-- DATA FOR THE TASK follows --

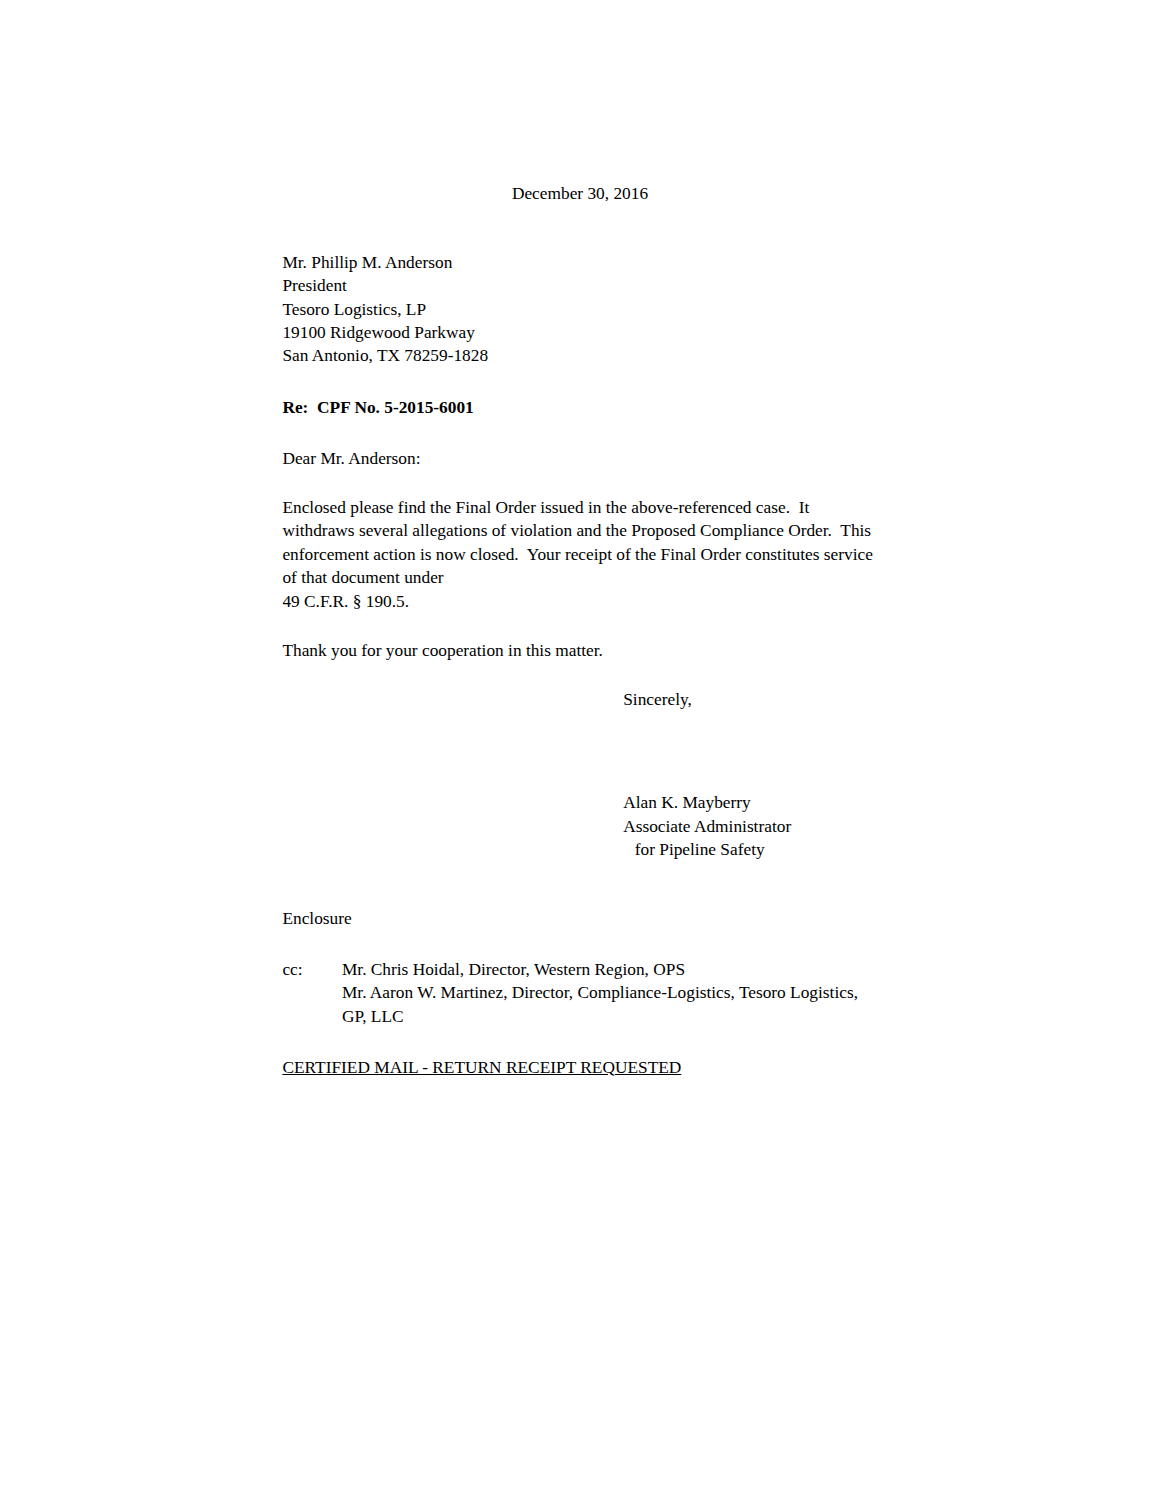December 30, 2016
Mr. Phillip M. Anderson
President
Tesoro Logistics, LP
19100 Ridgewood Parkway
San Antonio, TX 78259-1828
Re: CPF No. 5-2015-6001
Dear Mr. Anderson:
Enclosed please find the Final Order issued in the above-referenced case. It withdraws several allegations of violation and the Proposed Compliance Order. This enforcement action is now closed. Your receipt of the Final Order constitutes service of that document under
49 C.F.R. § 190.5.
Thank you for your cooperation in this matter.
Sincerely,
Alan K. Mayberry
Associate Administrator
for Pipeline Safety
Enclosure
| cc: | Mr. Chris Hoidal, Director, Western Region, OPS |
| | Mr. Aaron W. Martinez, Director, Compliance-Logistics, Tesoro Logistics, GP, LLC |
CERTIFIED MAIL - RETURN RECEIPT REQUESTED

-- DATA FOR THE TASK concluded --

Every line containing the word "Anderson" must be copied from the material above.

TASK ANSWER>
Mr. Phillip M. Anderson
Dear Mr. Anderson:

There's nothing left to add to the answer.